**To do**.
Everything in the listing must be repeated exactly, apart from the images.

Input for this task Start Marker

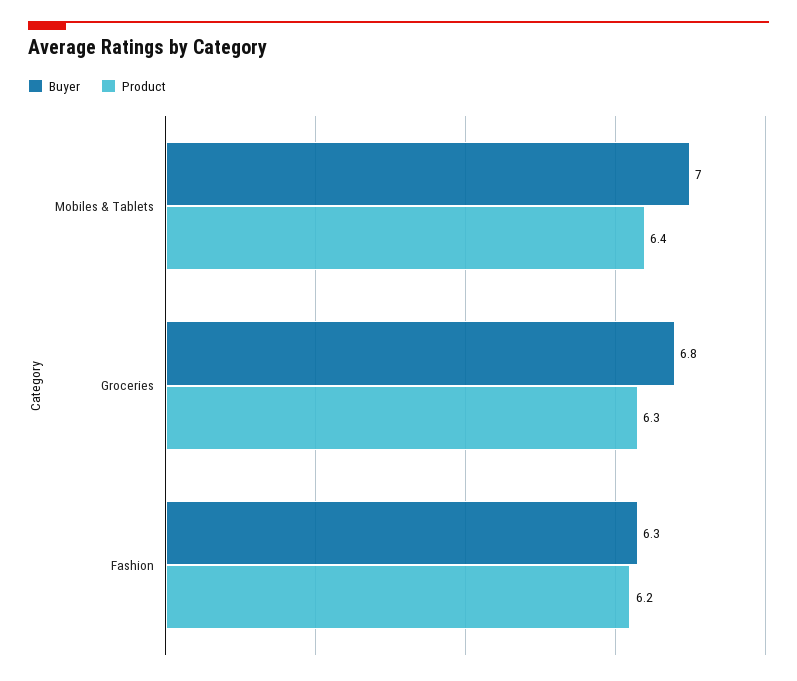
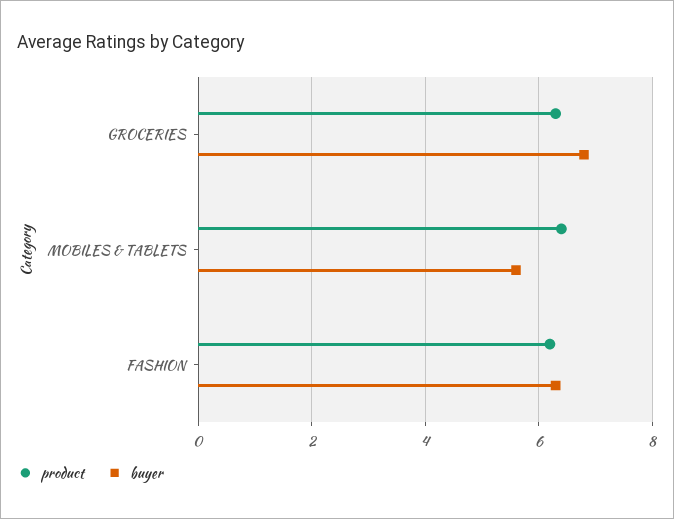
Buyer, Mobiles & Tablets: 7 -> 5.5

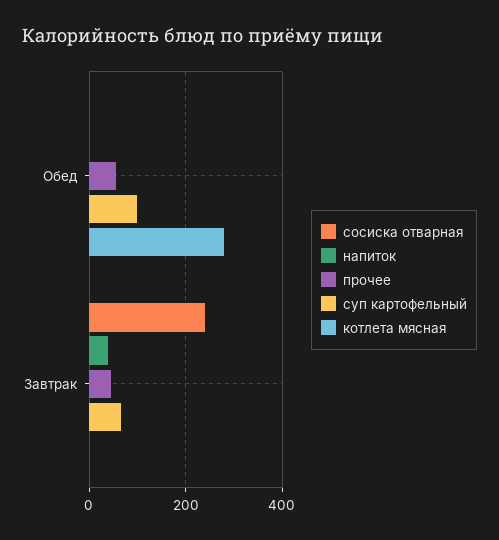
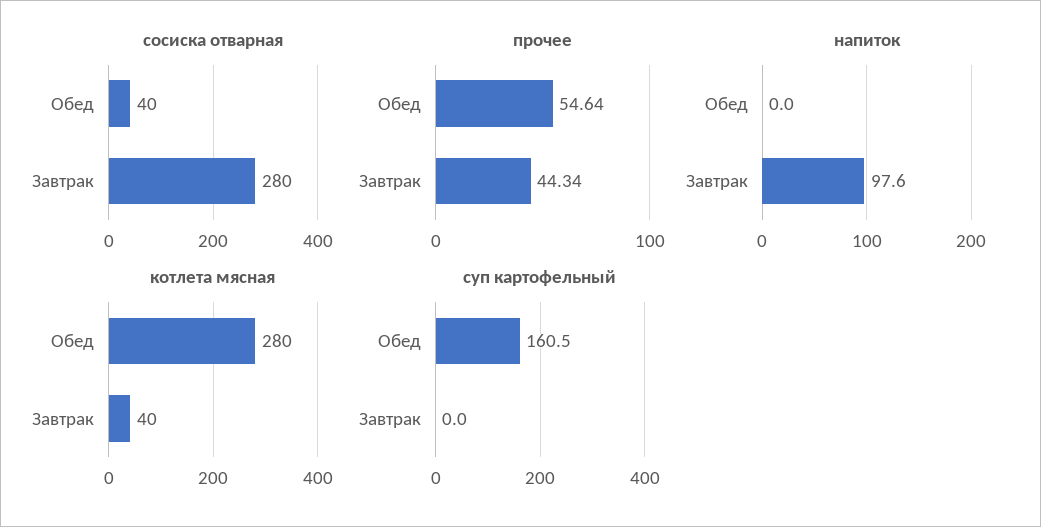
сосиска отварная, Обед: 0 -> 40
суп картофельный, Обед: 100 -> 160.5
сосиска отварная, Завтрак: 240 -> 280
напиток, Завтрак: 40 -> 97.6
суп картофельный, Завтрак: 60 -> 0
котлета мясная, Завтрак: 0 -> 40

Input for this task End Marker

**Output**.
Buyer, Mobiles & Tablets: 7 -> 5.5

сосиска отварная, Обед: 0 -> 40
суп картофельный, Обед: 100 -> 160.5
сосиска отварная, Завтрак: 240 -> 280
напиток, Завтрак: 40 -> 97.6
суп картофельный, Завтрак: 60 -> 0
котлета мясная, Завтрак: 0 -> 40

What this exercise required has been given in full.